=== Source records ===

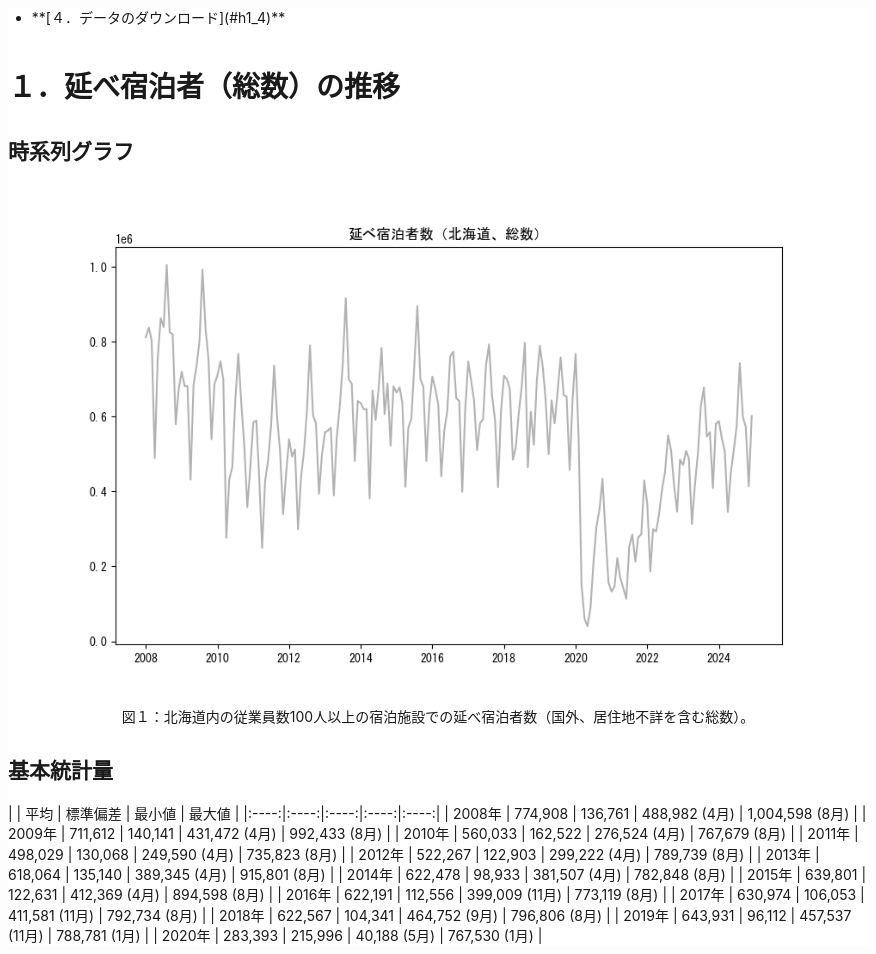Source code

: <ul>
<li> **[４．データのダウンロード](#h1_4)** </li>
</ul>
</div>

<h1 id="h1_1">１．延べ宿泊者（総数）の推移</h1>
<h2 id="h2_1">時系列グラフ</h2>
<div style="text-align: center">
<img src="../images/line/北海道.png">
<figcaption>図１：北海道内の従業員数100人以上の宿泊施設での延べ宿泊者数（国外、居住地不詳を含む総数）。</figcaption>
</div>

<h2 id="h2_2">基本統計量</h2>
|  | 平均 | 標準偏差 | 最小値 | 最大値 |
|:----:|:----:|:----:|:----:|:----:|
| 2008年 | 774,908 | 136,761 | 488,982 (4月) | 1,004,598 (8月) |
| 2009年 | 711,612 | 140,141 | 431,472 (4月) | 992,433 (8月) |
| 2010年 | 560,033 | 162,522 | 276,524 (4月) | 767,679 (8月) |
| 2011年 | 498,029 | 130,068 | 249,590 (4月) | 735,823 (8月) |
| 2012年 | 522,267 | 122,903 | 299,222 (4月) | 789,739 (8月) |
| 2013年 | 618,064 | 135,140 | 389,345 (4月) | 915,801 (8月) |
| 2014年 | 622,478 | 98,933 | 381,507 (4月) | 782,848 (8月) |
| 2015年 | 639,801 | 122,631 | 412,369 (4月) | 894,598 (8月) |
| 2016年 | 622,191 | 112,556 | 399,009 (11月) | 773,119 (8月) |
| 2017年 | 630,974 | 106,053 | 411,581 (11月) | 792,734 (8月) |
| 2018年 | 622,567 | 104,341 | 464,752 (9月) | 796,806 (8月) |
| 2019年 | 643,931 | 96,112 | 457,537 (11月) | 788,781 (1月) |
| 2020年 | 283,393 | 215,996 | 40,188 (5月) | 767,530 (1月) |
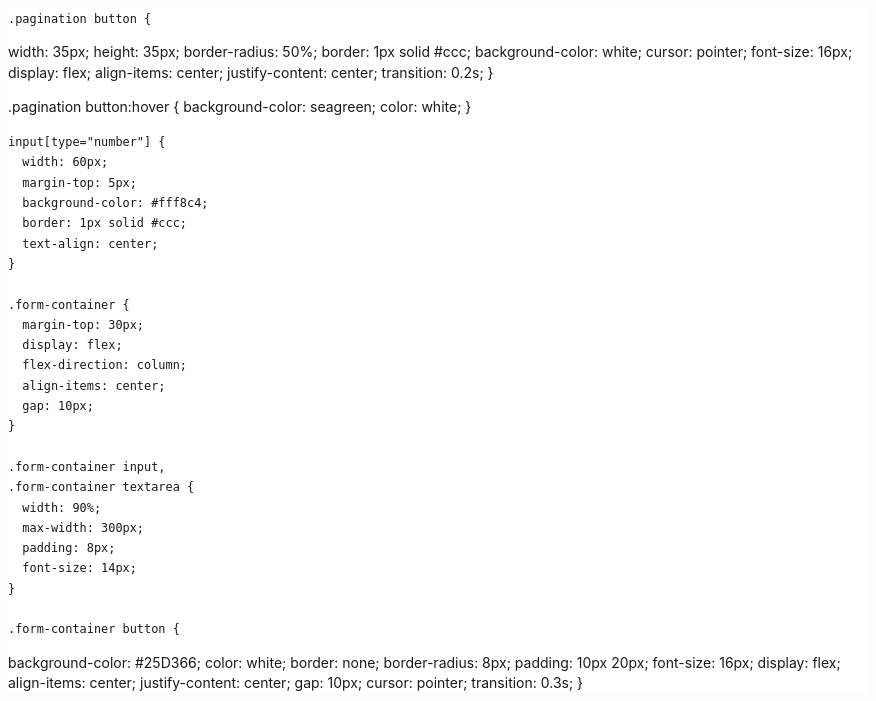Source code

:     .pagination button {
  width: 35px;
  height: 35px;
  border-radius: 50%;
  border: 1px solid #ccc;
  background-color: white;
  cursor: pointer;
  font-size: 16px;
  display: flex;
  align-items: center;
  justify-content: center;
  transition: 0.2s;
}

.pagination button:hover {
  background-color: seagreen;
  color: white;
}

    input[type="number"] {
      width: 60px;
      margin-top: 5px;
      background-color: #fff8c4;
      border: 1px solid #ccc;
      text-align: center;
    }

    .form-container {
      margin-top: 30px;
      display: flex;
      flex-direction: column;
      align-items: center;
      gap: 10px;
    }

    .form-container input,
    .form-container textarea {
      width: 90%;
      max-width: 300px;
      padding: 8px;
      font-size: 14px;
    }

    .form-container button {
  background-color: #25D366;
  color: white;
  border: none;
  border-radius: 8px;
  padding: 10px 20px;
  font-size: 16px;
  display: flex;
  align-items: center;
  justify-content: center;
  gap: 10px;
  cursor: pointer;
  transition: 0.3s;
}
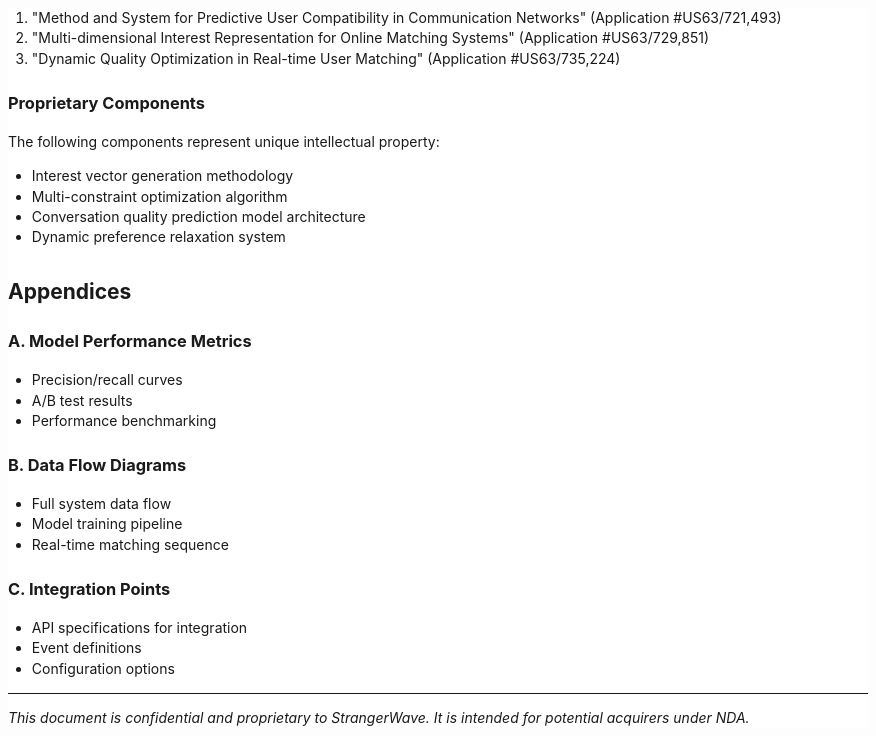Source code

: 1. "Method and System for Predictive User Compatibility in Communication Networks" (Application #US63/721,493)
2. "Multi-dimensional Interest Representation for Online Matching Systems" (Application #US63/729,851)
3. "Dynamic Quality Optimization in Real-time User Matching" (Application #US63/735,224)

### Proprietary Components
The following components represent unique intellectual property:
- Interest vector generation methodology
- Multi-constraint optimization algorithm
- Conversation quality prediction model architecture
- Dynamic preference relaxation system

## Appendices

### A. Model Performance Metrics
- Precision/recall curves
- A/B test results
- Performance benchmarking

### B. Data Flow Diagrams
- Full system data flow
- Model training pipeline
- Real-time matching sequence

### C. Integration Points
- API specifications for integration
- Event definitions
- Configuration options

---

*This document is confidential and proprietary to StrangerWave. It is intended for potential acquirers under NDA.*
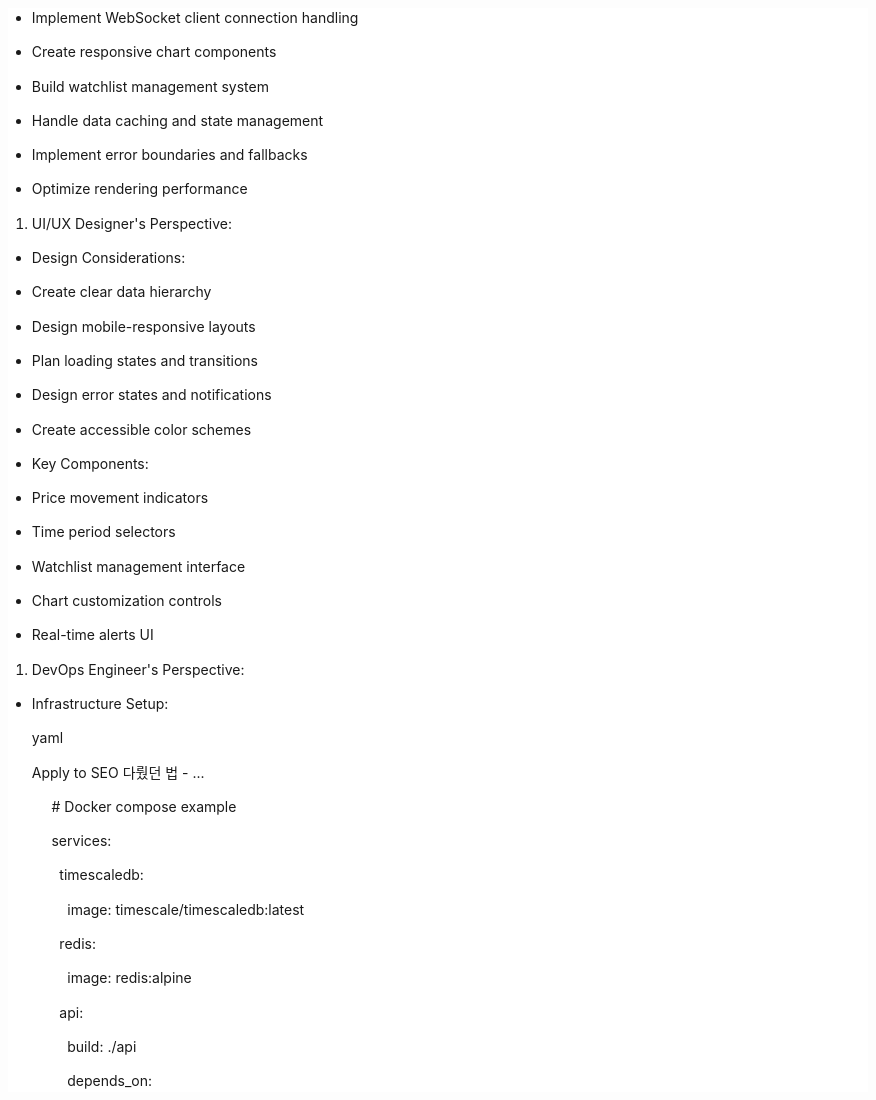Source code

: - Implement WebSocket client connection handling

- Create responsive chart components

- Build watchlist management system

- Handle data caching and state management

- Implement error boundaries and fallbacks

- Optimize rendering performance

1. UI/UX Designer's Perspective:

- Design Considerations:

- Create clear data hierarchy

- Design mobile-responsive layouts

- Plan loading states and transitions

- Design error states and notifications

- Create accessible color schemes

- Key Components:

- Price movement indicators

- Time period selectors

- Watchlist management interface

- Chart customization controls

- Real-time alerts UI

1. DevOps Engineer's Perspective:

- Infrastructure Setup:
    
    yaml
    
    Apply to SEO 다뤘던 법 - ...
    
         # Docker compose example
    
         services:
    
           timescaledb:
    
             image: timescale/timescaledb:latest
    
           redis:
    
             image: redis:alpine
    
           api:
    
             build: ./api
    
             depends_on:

===

Looking at the records above, how many lines have the word "Implement" in them? State the number only.

2